<<<<

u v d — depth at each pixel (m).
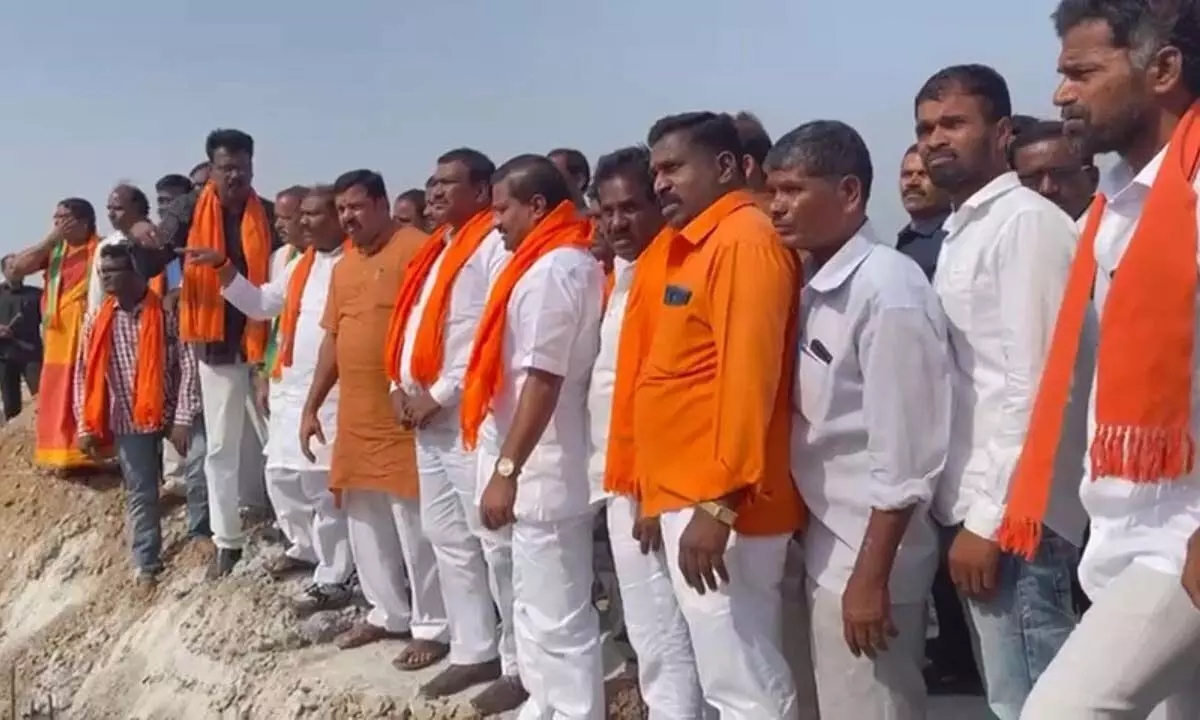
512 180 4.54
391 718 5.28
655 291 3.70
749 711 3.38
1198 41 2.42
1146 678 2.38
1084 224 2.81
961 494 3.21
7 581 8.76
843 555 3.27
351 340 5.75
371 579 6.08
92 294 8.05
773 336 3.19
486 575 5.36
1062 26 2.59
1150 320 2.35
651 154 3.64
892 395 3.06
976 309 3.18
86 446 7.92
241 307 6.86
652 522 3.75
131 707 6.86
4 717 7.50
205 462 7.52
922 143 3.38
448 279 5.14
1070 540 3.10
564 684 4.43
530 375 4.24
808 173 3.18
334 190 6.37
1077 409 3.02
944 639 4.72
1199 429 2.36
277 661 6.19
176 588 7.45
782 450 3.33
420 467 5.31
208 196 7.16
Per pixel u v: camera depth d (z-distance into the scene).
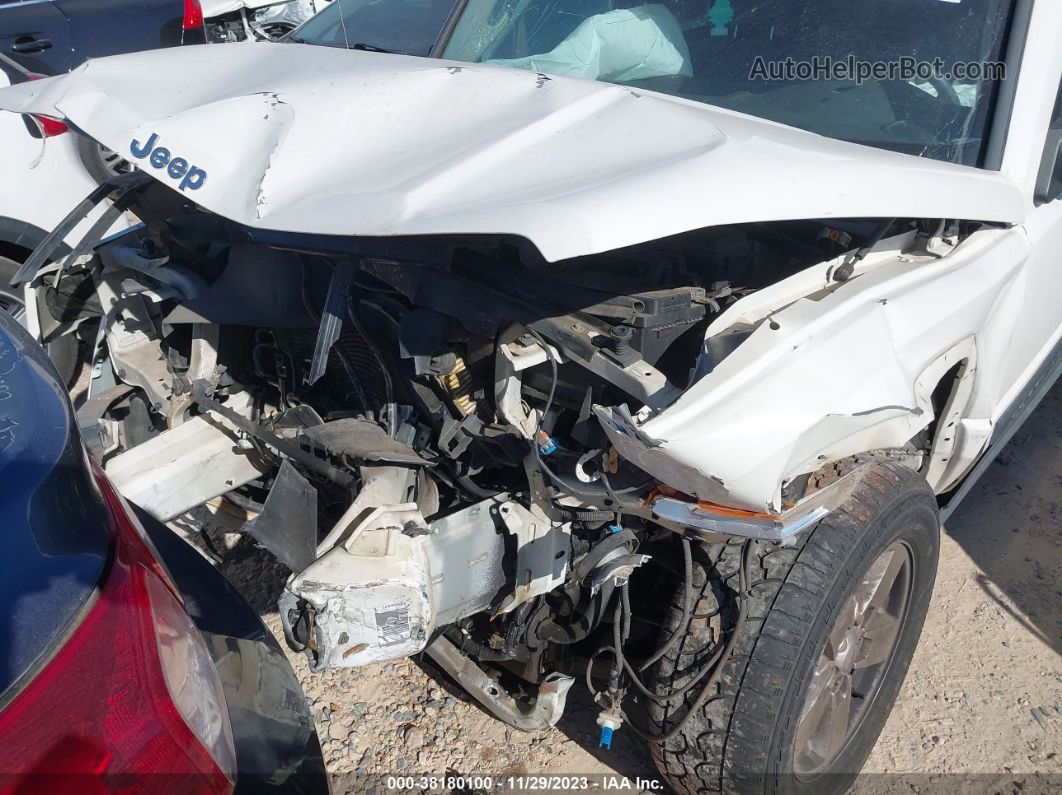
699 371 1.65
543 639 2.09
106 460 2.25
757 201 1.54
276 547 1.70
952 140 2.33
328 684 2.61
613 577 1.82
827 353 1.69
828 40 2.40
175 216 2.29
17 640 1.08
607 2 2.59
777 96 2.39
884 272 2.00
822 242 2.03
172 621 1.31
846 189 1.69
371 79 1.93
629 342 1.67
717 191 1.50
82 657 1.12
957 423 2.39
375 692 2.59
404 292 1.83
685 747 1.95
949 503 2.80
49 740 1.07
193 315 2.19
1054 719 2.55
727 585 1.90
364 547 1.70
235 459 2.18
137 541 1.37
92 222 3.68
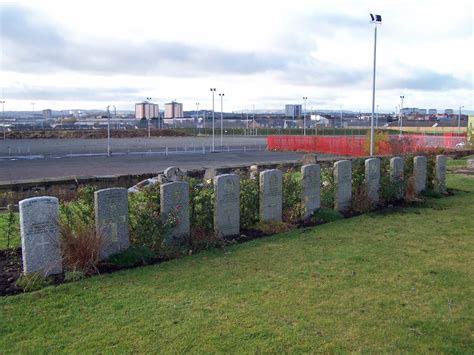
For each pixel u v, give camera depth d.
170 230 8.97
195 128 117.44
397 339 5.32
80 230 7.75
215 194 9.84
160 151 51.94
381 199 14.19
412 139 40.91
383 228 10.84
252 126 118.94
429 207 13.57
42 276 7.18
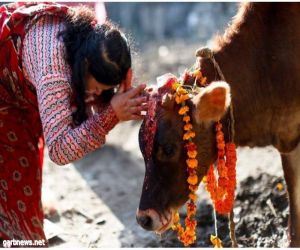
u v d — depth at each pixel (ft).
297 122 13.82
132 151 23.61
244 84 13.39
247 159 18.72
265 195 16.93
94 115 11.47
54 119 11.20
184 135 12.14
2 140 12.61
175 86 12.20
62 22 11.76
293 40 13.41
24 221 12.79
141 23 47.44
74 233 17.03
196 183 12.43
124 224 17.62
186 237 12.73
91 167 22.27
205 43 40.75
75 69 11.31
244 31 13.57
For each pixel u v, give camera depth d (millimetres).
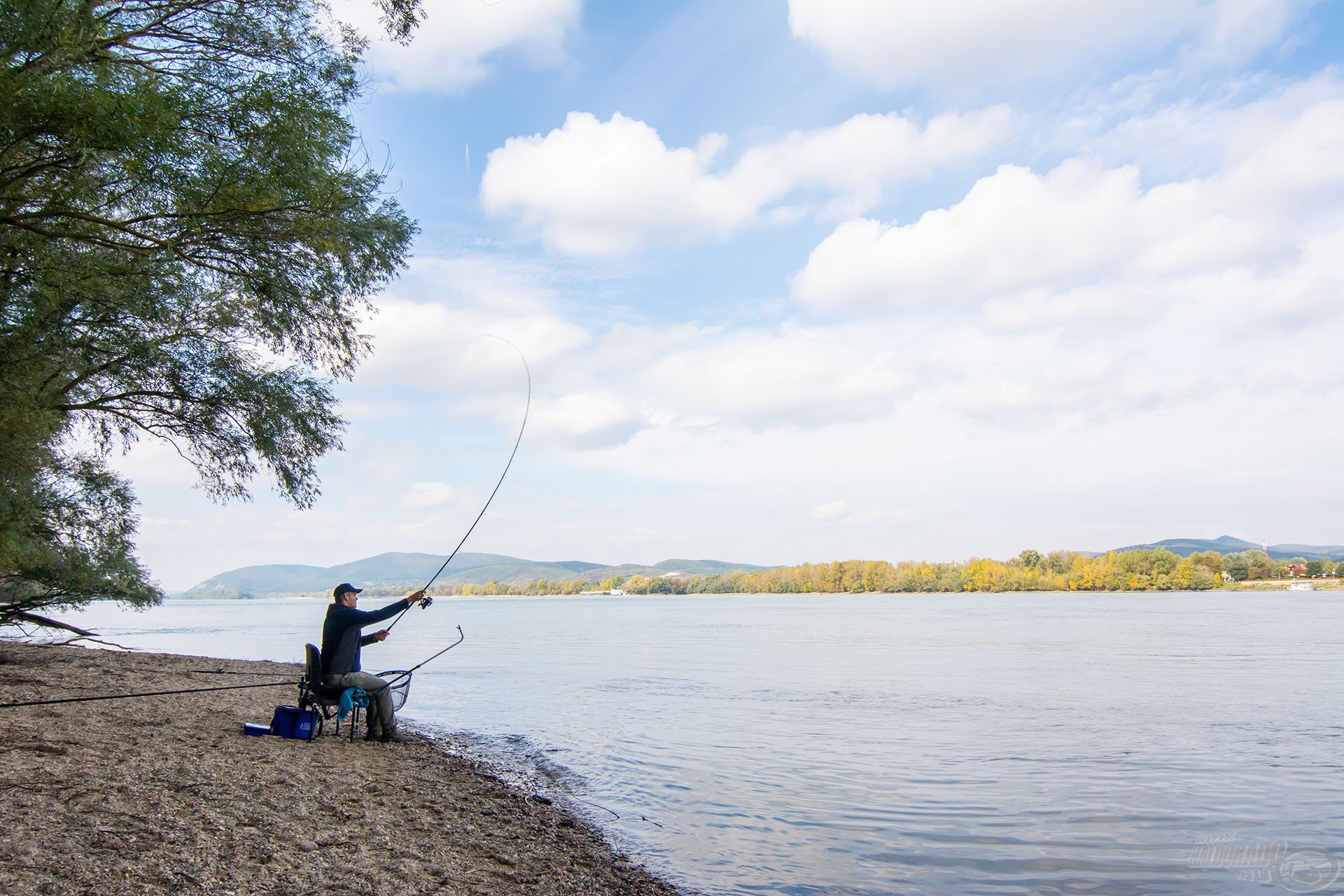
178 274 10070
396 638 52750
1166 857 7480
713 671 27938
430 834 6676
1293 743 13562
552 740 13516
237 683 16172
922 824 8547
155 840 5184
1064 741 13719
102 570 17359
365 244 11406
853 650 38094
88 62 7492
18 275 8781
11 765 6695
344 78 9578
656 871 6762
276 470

>>>>

- [Assignment]: Output only the lines running from the line with "244 31 13.57" through the last line of the entries above, inclusive, with pictures excluded.

- [Solution for this problem]:
244 31 13.57
For each pixel u v, give camera depth d (millimetres).
178 274 10070
396 638 52750
1166 857 7480
713 671 27938
430 834 6676
1293 743 13562
552 740 13516
237 683 16172
922 824 8547
155 840 5184
1064 741 13719
102 570 17359
365 244 11406
853 650 38094
88 62 7492
18 275 8781
11 765 6695
344 78 9578
656 871 6762
276 470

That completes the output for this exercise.